Stored data entries
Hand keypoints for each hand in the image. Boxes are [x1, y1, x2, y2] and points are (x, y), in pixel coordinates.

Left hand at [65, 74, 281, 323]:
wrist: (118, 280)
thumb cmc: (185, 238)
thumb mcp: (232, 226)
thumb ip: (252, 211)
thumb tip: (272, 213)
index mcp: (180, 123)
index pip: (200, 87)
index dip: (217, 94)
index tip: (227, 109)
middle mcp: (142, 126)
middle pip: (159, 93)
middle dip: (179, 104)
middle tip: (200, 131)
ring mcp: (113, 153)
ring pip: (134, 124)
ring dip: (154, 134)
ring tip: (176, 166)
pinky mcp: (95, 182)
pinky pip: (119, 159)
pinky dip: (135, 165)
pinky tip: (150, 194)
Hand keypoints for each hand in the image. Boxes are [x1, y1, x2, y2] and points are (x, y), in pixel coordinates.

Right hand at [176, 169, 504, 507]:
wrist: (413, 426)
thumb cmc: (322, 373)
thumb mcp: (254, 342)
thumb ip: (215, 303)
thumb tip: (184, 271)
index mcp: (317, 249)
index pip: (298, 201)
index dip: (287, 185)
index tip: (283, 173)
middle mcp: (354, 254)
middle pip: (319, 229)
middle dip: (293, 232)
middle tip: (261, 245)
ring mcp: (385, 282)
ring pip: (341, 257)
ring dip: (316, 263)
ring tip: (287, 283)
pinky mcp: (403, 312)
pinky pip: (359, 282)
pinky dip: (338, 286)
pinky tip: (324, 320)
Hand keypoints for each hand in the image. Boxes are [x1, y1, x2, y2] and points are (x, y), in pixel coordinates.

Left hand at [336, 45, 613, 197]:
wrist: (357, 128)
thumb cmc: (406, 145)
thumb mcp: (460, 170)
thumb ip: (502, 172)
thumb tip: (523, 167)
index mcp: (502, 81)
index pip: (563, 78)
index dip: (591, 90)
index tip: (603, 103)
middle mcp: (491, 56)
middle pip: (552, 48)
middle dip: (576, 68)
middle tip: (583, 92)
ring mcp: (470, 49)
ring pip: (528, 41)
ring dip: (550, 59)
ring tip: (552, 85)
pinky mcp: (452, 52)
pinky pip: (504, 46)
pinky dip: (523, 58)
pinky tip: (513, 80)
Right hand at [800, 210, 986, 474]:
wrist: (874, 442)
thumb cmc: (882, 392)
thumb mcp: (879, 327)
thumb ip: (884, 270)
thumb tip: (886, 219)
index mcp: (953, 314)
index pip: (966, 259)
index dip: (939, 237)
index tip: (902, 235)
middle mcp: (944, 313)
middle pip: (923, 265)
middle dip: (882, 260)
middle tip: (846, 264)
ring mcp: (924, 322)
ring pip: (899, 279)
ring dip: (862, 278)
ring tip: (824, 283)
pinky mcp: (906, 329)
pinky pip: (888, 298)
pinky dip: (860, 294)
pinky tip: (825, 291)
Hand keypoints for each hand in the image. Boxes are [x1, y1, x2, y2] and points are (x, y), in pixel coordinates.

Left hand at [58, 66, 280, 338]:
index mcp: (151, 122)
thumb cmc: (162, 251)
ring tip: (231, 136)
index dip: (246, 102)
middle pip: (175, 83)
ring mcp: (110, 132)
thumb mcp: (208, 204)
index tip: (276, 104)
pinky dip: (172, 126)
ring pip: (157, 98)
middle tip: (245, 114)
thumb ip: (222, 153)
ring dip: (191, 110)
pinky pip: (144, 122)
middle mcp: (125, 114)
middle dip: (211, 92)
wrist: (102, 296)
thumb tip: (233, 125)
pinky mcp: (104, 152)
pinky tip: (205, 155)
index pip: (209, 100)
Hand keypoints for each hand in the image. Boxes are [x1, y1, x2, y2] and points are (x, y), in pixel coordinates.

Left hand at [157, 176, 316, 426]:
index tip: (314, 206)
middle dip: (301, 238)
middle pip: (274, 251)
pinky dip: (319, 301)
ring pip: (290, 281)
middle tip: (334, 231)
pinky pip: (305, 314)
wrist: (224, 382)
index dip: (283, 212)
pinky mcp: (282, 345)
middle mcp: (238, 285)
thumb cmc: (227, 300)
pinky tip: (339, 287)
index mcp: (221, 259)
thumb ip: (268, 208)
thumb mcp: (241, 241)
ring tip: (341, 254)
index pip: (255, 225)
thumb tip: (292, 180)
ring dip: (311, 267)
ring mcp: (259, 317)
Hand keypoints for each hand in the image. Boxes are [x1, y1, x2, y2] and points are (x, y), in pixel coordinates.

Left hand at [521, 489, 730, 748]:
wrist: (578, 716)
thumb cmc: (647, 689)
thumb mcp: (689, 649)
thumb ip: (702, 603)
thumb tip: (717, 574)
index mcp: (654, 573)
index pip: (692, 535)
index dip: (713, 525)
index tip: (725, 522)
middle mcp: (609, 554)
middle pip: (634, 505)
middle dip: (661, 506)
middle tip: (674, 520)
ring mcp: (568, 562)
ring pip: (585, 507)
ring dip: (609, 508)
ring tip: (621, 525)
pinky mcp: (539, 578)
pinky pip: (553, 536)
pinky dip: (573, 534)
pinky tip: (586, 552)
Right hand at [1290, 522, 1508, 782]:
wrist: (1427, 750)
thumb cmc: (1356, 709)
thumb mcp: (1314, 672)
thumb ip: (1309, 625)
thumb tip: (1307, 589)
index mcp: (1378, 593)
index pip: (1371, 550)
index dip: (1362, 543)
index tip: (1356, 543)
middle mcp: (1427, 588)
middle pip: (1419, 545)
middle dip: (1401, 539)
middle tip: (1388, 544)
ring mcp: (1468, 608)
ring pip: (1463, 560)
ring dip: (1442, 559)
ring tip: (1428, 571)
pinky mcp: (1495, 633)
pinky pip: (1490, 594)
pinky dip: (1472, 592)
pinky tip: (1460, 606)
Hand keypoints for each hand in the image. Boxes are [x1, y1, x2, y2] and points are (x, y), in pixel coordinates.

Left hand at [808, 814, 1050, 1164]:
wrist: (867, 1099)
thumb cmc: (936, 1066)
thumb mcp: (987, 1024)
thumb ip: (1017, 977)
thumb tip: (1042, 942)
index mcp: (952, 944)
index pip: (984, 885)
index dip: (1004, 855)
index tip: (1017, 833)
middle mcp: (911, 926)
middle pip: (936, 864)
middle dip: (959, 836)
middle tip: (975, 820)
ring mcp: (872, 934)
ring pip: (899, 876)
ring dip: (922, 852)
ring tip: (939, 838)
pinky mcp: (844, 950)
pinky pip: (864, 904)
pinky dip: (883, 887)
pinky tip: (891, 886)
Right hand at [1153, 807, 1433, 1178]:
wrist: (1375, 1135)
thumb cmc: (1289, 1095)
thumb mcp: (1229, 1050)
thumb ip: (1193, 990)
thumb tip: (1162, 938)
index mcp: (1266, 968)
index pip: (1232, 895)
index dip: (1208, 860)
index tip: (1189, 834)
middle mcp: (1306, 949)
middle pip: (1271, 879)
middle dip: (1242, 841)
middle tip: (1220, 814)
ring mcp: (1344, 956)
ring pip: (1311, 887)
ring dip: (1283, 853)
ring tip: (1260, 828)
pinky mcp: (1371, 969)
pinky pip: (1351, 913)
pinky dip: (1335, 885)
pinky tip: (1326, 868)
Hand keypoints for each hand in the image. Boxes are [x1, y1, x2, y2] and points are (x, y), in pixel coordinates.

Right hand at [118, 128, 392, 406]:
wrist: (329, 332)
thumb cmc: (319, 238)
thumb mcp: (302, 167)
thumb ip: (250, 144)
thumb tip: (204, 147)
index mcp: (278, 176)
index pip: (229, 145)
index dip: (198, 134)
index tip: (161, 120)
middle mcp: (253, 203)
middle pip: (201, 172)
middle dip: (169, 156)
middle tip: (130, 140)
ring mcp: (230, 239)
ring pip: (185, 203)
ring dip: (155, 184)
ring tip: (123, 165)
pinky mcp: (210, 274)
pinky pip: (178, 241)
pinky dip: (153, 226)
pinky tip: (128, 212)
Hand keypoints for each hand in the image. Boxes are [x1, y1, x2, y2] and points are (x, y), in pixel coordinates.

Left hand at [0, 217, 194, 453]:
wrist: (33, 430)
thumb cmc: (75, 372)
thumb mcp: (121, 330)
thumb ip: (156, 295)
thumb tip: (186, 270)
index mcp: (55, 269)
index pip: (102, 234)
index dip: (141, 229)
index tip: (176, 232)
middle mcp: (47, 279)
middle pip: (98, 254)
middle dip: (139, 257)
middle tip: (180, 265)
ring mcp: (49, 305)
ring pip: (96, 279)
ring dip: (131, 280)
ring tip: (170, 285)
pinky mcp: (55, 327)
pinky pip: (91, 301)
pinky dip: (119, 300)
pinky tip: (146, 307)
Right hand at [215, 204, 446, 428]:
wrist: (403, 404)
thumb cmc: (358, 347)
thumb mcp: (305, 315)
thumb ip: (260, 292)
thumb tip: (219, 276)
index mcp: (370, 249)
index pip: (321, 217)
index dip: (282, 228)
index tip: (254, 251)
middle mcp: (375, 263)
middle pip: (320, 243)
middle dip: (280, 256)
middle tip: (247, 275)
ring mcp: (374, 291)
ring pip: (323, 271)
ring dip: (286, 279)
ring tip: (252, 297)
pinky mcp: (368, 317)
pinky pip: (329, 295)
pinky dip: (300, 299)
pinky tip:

## [Goal of the exercise]
Reproduce, character for character, only the lines of the preceding data that start at the line with "thumb mcp: (1229, 1050)" and end at the line with "pinky mcp: (55, 327)", both included.

## [Response for this exercise]
thumb mcp: (1229, 1050)
thumb ip: (1193, 990)
thumb tip: (1162, 938)
index mcp: (1266, 968)
index pip: (1232, 895)
index dip: (1208, 860)
index tip: (1189, 834)
middle mcp: (1306, 949)
middle pip: (1271, 879)
middle dip: (1242, 841)
middle tip: (1220, 814)
ring mcp: (1344, 956)
ring pip: (1311, 887)
ring dip: (1283, 853)
ring tip: (1260, 828)
pinky mcp: (1371, 969)
pinky pip: (1351, 913)
pinky dip: (1335, 885)
pinky tip: (1326, 868)
Hand keypoints for each hand in the image. Boxes are [x1, y1, x2, y2] and points are (x, y), in pixel coordinates.

Right hand at [118, 128, 392, 406]:
wrist: (329, 332)
thumb cmc: (319, 238)
thumb mcp: (302, 167)
thumb ip: (250, 144)
thumb tip: (204, 147)
index mcp: (278, 176)
index pip: (229, 145)
index dip: (198, 134)
index tip: (161, 120)
middle mcp: (253, 203)
middle pip: (201, 172)
middle dip: (169, 156)
middle tip: (130, 140)
ring mcp: (230, 239)
ring pip: (185, 203)
ring dip: (155, 184)
ring tip: (123, 165)
pinky mcp: (210, 274)
pinky pip: (178, 241)
pinky dip: (153, 226)
pinky tip: (128, 212)
Hand keypoints for each hand in the image. Boxes are [x1, y1, x2, y2] and points are (x, y), in pixel coordinates.

Left hand at [0, 217, 194, 453]:
wrist: (33, 430)
thumb cmc: (75, 372)
thumb mcp: (121, 330)
thumb ip: (156, 295)
thumb tip: (186, 270)
index mcp: (55, 269)
index pip: (102, 234)
index dip: (141, 229)
index tip: (176, 232)
middle mcp: (47, 279)
middle pip: (98, 254)
middle dip: (139, 257)
middle tip: (180, 265)
ring mcp: (49, 305)
ring pip: (96, 279)
ring dip: (131, 280)
ring tip: (170, 285)
pinky mcp: (55, 327)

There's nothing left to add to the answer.